Monday, November 7, 2011

OS BEM-AVENTURADOS


"Há pessoas que possuem tudo quanto há, mas ninguém acredita; ricos tão pobres e nobres tão ordinários que a incredulidade que suscitam acaba por os tornar tímidos e lhes dar uma atitude suspeita. Em certas mulheres, as mais belas pérolas parecem falsas. Em outras, ao contrário, as pérolas falsas parecem verdadeiras. Do mesmo modo, há homens que inspiram uma confiança cega e gozam de privilégios a que nunca poderiam pretender naturalmente. Guilherme Tomaz pertencia a essa raça bem-aventurada.

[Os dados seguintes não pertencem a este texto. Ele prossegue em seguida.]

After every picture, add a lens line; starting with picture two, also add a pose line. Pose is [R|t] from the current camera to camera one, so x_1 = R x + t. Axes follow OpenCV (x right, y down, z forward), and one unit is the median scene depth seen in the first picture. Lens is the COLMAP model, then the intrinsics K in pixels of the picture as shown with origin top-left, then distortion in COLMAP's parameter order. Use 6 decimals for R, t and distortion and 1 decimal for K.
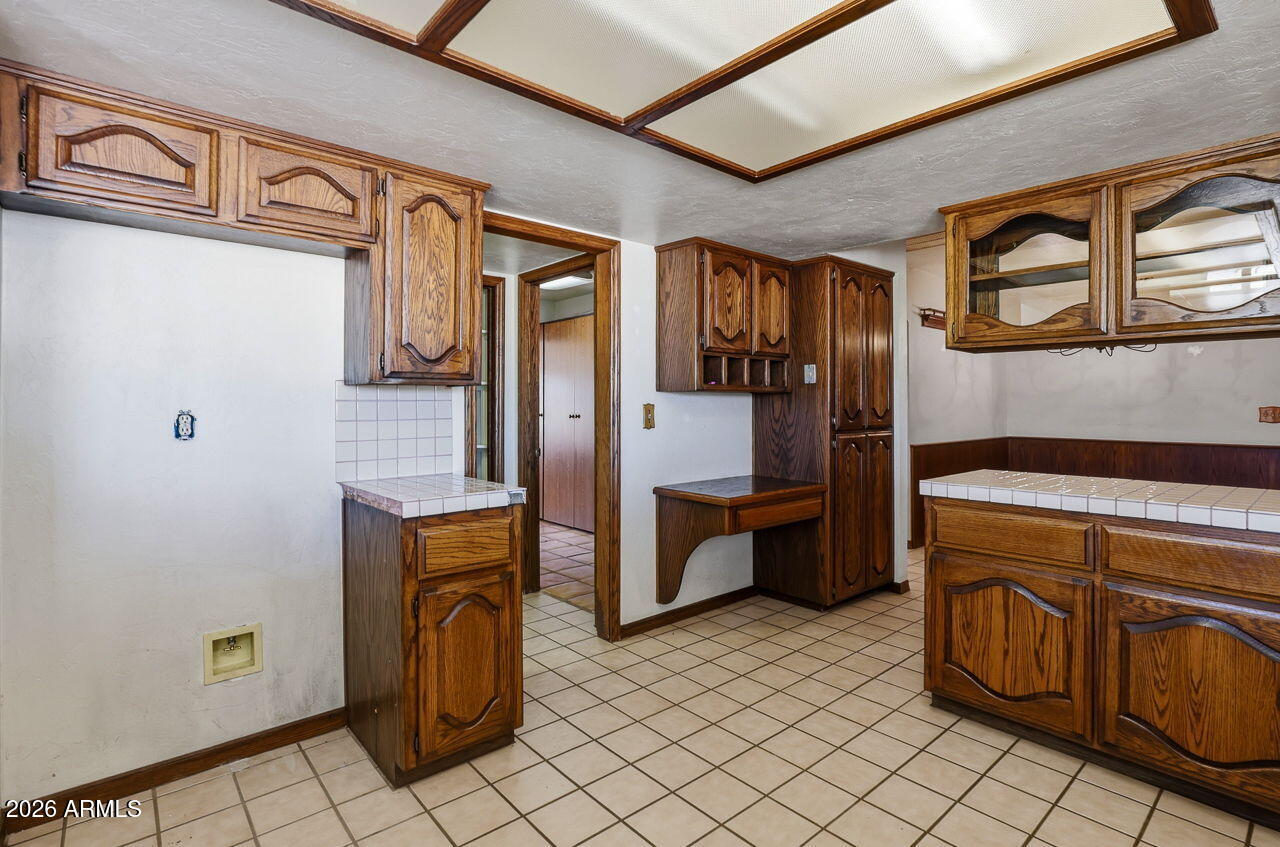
lens RADIAL K [[620.5, 0, 640.8], [0, 620.5, 411.0], [0, 0, 1]] dist [-0.006674, 0.001301]
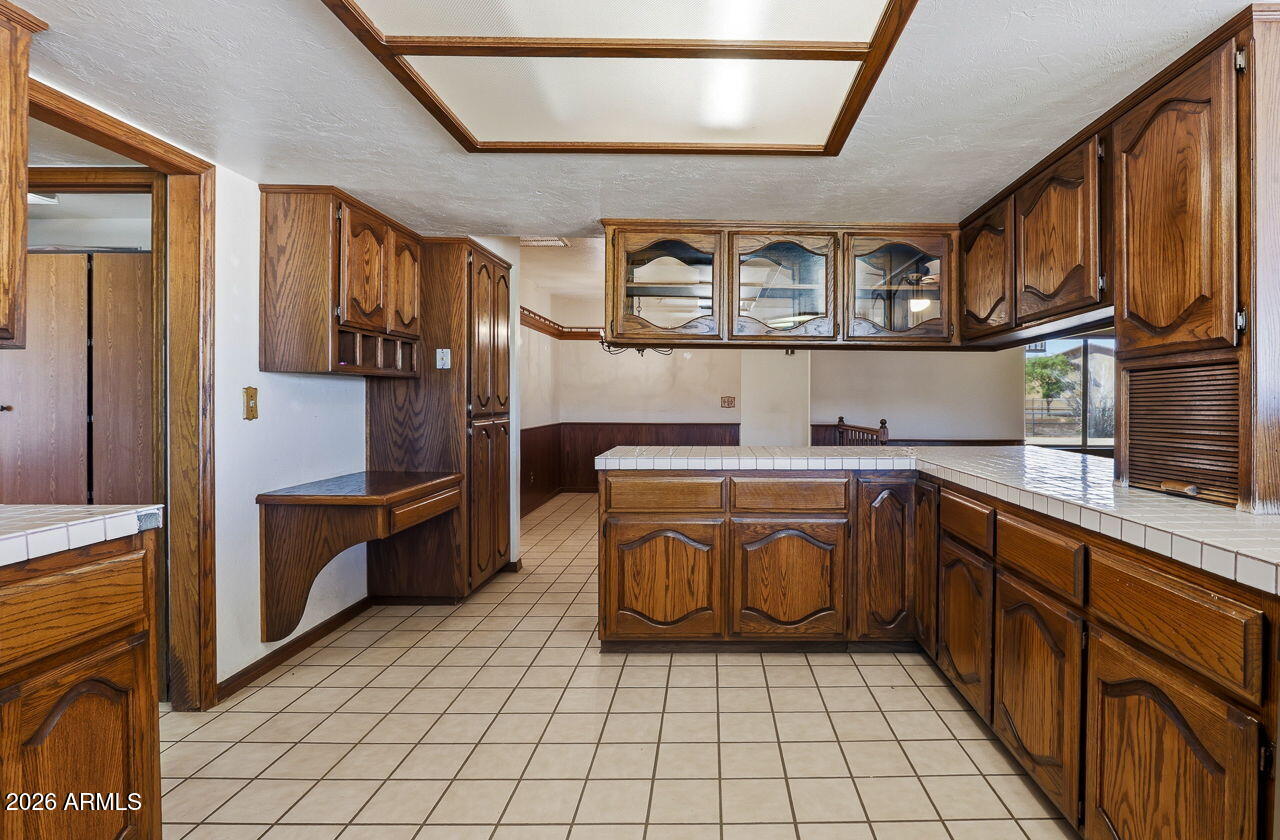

Acreditavam nele. Não precisava de tomar quaisquer precauções nem de fazer quaisquer cálculos. Uma estrela de mentira levava-o aos fins que almejava sem rodeios. Nunca arvorava, por isso, a máscara perturbada e perseguida dos malandros. Não sabendo nadar, nem patinar, era capaz de dizer: sei patinar e sei nadar. Todos os viam imediatamente a patinar e a nadar. Este condão é dado à nascença por uma fada especial. Há pessoas que conseguem triunfar, não tendo tido na hora do nascimento nenhuma fada, a não ser essa.
Nunca acontecia a Guilherme fazer o seu exame de consciência ou pensar: «Como poderei eu sair deste beco?», ou «Estou a fazer batota», ou «Sou um homem de génio». Vivia profundamente o seu próprio mito.
Quanto mais o vivia, melhor se incorpava, mais fogo lhe trazia, dando-lhe aquela franqueza que convence naturalmente."
Jean Cocteau, Tomaz, o Impostor, trad. António Quadros, Lisboa: Livros do Brasil, s.d., pp. 69-70.